It’s never too early to start preparing for retirement. Really, it should be something you consider from when you have your very first job. Enrolling in the company’s pension scheme is a vital first step, and from then on it’s important to keep track of your contributions and overall pot so you know whether you’re on track for the retirement you want.
Naturally, the closer you get to retirement age, the more attention you’ll pay to it. You’ll need a clear overview of your current pension savings and an idea of what you’ll do with your pot when you retire – will you opt for an annuity, for example, or is income drawdown your preferred method of securing a retirement income? Are you considering equity release in order to boost your cash reserves, or perhaps you want a retirement interest-only mortgage to repay an existing commitment?
Whatever option you’re considering, having the right support is key. Call us today to speak to a retirement planning specialist in Shrewsbury.
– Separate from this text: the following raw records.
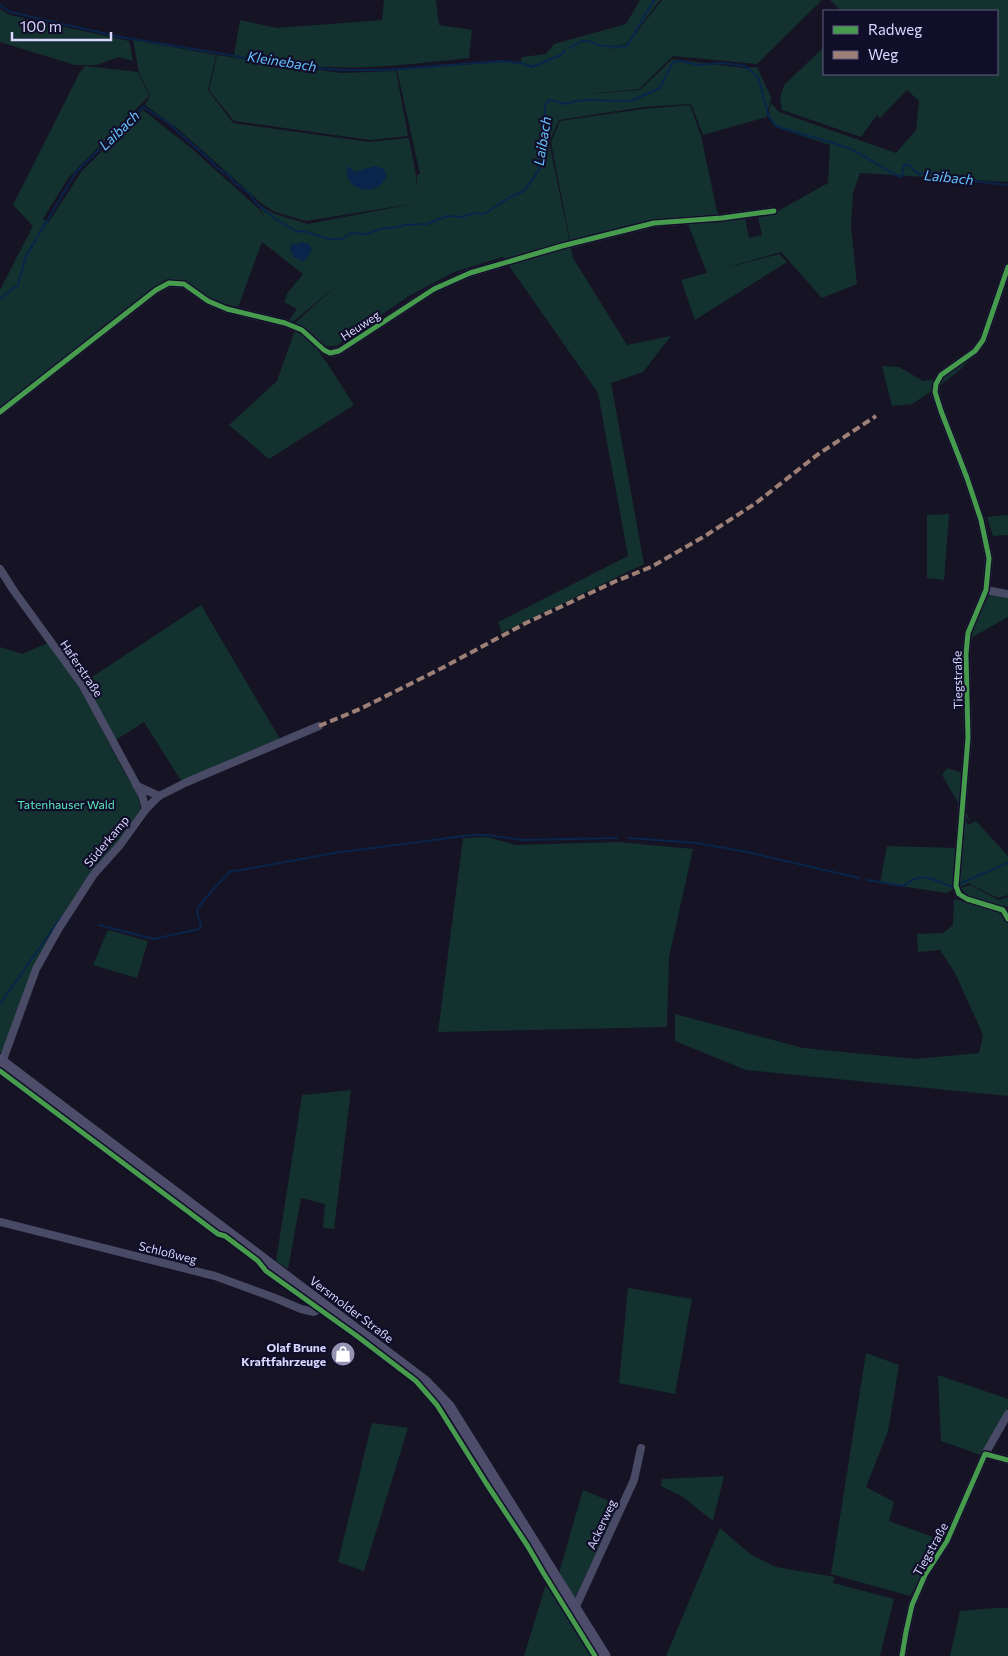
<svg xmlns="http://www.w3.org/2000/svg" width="1008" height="1656" viewBox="0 0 1008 1656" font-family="Commissioner,sans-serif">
  <rect width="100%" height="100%" fill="#161424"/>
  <g fill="#12312f">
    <path d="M384,0H436L439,25L472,30L469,58C422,63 377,69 330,67C298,67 266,60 234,55L240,20L277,28L382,20Z"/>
    <path d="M640,0H660L628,42L608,52L628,43L662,0H822L757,64L673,56L639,89L585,94L640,90L672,59L744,68L757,67L771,97L767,117L703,135L691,104L643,107L559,120L549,142L573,258L627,345L671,336L643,372L611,383L644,564L502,633L498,622L628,556L598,393L503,257L454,272L409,296L336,346H326L295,323L337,285L293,322L289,321L297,309L284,302L287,296L286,295L303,274L262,242L238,307C229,304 218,303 210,299C196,291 184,278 166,279L0,409V290L33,226L13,205L80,72L85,66L138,72L149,96L69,177L43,219L48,223L82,171L143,110L191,148L259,209L265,219L259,205L275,214L308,224L417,203L306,221L275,212L261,203L177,128L145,105L150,96L139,72L133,40L216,55L208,90L233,123L369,142L409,138L416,175L417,189V175L420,174L397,70L503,62L520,64L522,57L546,54L554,44L626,24Z"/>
    <path d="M830,0H1008V182L860,173L853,193L851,226L857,284L822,298L781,252L721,269L779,254L787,262L695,320L681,280L707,273L688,224L745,218L749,238L762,235L758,217L769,216L828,183L830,145L775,127L768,116L771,103L779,112L896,153L916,130L919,101L907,90L880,118L877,115L861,137L782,110L780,98L784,85L824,47V74H997V11H841Z"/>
    <path d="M0,9L10,15L129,41L133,61L119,57L96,65H75L0,42Z"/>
    <path d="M217,55L341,73L396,71L408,136L370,140L234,121L209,90Z"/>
    <path d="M690,105L701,136L718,216L570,241L551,142L560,121L643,109Z"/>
    <path d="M295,330L314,345L327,363L354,405L269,459L229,425L277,381Z"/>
    <path d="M975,354L962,368L938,387L912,404L892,406L882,366L899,367L923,381L941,379Z"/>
    <path d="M949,514L944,580L927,578V515Z"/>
    <path d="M1008,515V535L993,536L987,517Z"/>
    <path d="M990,593L1005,597H1008V617L971,638L973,628Z"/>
    <path d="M201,605L280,739L182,782L144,722L116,740L83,683Z"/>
    <path d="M50,642L83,694L128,779L136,790L141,810L118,845L92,871L68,907L34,968L3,1052H0V647L22,654Z"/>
    <path d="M947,768L962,773L960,797L966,811L970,823L942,775Z"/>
    <path d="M964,817L968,825L976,821L1008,856V895L998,898L968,883L961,887L959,876Z"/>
    <path d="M487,837L516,845L618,842L693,849L669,957L667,1027L438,1032L463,838Z"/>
    <path d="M887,846L957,848L953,889L947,893L880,883Z"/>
    <path d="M970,885L999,900L1008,897V907L968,896L961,888Z"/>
    <path d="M954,899L1002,911L1008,924V1096L746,1070L675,1041V1014L803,1048L916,1059L979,1053L983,1035L955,973L940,950L918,952L917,934L943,933L953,925Z"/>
    <path d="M108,930L148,941L137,978L93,965Z"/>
    <path d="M351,1090L334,1229L323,1228L325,1204L301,1198L288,1269L276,1261L302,1095Z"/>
    <path d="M628,1288L692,1299L675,1394L619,1383Z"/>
    <path d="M866,1353L899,1365L888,1431L866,1487L894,1502L889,1521L941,1540L910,1596L831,1574Z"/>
    <path d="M938,1375L1008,1399V1408L981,1455L941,1441Z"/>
    <path d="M372,1423L408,1428L364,1571L338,1562Z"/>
    <path d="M724,1476L713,1521L683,1497L661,1486L662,1479Z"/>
    <path d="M583,1490L619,1505L575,1598L559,1573Z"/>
    <path d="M720,1528L750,1554L776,1567L835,1577L833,1583L894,1599L880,1656H666Z"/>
    <path d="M546,1584L593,1656H524Z"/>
    <path d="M995,1608H1008V1656H950L960,1611Z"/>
  </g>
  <g fill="#09254b">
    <path d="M348,166L355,172L375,166L384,169L387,176C385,179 382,184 379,186C365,196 341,184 348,166Z"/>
    <path d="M302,242L309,244L312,250L306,259L302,261L294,257L290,249L292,244H299Z"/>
  </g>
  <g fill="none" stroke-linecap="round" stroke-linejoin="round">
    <g stroke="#09254b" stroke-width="2">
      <path d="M0,5L10,12L120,37L296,66L341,70H387L502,61L521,63L532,67L561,55L565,50"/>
      <path d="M569,48C574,46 579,42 583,41C590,39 596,45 603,46C609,46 623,47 627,46L654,0"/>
      <path d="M0,299L18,285L26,256L76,172L143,107L167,122L211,161L217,168L228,175L235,183L250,194L256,203L277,220L296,231L307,232L328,239H342L351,233L366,234L384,228H393L406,225L427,224L447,216L462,217L474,213L484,214L510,197L524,191L539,170V155L544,141L545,105L548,101L551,100L565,104L581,100L631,101L660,88L673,62L681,61L698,65L723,63L745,66L758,77L769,117L776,126C800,134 825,140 848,148C866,155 881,169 899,176L902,177L904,165H909L918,174C938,169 957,178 976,181C987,183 998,184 1008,185"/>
      <path d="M629,838L697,843L747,852L859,878"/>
      <path d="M867,880L903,886C907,884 909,881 914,879C926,874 939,882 950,886H953"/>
      <path d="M961,883L1008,863"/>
      <path d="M99,925L154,939L199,929L201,926C200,922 197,915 197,910C198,906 226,875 231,871L242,870L334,853L472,835H486L522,840L617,838"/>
      <path d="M0,1004L62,916"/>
    </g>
    <g stroke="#494a65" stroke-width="8">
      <path d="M1008,267L983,340L975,351L941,375L936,384L935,392L941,411L967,478L981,520L989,558L986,590L968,633L966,654L968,738L956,886L959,894L967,899L1003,910L1008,919"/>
      <path d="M0,412L156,290L169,283L184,284L208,301L227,309L285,323L302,330L324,350L330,353L339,351L434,289L470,273L562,246L654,223L722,218L774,211"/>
      <path d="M0,569L14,591L83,686L142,795L146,809"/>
      <path d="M986,590L1008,594"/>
      <path d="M137,786L159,796"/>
      <path d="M0,1068L36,969L59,928L94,874L120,845L146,809L159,796L187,782L319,726"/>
      <path d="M0,1222L215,1276L275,1298L301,1309L314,1312L326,1306"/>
      <path d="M985,1454L1008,1460"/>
      <path d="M574,1606L577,1604L634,1480L641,1448"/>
      <path d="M902,1656L906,1632L912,1605L925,1575L947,1541L985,1454L1008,1414"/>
    </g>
    <path stroke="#4d4d6b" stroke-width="11" d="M0,1060L426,1382L449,1406L605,1656"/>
    <path stroke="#9e8076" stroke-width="4" stroke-dasharray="8 4" stroke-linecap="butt" d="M319,726L360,709L442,668L526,623L616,581L651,567L705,536L756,503L817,455L876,416"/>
    <defs>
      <g id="cycleway">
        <path d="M1008,267L983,340L975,351L941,375L936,384L935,392L941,411L967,478L981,520L989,558L986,590L968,633L966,654L968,738L956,886L959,894L967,899L1003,910L1008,919"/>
        <path d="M0,412L156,290L169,283L184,284L208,301L227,309L285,323L302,330L324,350L330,353L339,351L434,289L470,273L562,246L654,223L722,218L774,211"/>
        <path d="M0,1071L218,1234L225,1236L258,1261L266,1271L357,1336L416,1381L437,1405L486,1483L527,1545L544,1574L595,1656"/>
        <path d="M902,1656L906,1632L912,1605L925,1575L947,1541L985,1454L1008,1460"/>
      </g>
    </defs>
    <use href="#cycleway" stroke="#110e2a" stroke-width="8"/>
    <use href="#cycleway" stroke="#469c4c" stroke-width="5"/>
  </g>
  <defs>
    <symbol id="shop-disc" viewBox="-11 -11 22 22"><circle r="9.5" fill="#9593b2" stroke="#110e2a"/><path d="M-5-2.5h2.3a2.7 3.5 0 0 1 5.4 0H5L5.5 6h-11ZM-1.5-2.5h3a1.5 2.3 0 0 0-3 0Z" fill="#fff"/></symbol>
  </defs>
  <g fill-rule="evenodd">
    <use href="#shop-disc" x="329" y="1340" width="28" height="28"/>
  </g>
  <g text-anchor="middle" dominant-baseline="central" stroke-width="4.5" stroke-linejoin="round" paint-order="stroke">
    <g font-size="12" fill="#d9d7ff" stroke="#110e2a">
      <text transform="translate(360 325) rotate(-33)">Heuweg</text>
      <text transform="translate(82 668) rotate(56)">Haferstraße</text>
      <text transform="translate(957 680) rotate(-91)">Tiegstraße</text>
      <text transform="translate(106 841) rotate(-50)">Süderkamp</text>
      <text transform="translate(168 1252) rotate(14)">Schloßweg</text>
      <text transform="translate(352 1309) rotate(37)">Versmolder Straße</text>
      <text transform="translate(601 1524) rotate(-65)">Ackerweg</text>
      <text transform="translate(930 1549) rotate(-61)">Tiegstraße</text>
    </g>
    <g font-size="12" fill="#59eabb" stroke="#110e2a">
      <text x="66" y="804">Tatenhauser Wald</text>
    </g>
    <g font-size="12" font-weight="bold" fill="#d9d7ff" stroke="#110e2a" text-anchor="end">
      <text x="326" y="1347">Olaf Brune<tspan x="326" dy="14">Kraftfahrzeuge</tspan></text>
    </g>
    <g font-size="14" font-style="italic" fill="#65c2ff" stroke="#110e2a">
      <text transform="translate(282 61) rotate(9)">Kleinebach</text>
      <text transform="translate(119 130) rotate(-44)">Laibach</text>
      <text transform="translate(542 141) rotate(-81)">Laibach</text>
      <text transform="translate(949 177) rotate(6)">Laibach</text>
    </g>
  </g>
  <rect x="823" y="10" width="175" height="65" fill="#110e2a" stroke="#615e7f"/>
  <rect x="833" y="26" width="25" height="8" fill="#469c4c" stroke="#615e7f"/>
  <text x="868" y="35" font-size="15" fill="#d9d7ff">Radweg</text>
  <rect x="833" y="51" width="25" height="8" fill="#9e8076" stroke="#615e7f"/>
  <text x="868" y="60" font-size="15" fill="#d9d7ff">Weg</text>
  <path d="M12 32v8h99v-8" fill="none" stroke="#d9d7ff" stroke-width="2.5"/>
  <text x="20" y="32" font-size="15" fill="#d9d7ff" stroke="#110e2a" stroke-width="4" paint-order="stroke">100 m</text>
</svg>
Tax considerations when preparing for retirement
There are a lot of tax considerations to think about in your retirement planning. Such as how to ensure you’re saving in the most tax-efficient manner (ideally through making the most of tax relief in a workplace pension, and/or utilising an ISA), as well as the tax implications of withdrawing your eventual pension income.
You’re free to withdraw 25% of your pension savings as a tax-free lump sum, after which any further withdrawals over your annual income tax allowance (either via drawdown or an annuity) will be taxed at your nominal rate. The exception to this is if you choose to forego the lump sum and instead want to use your pension savings more like a bank account, in which case 75% of each withdrawal will be taxable with the other 25% being tax free.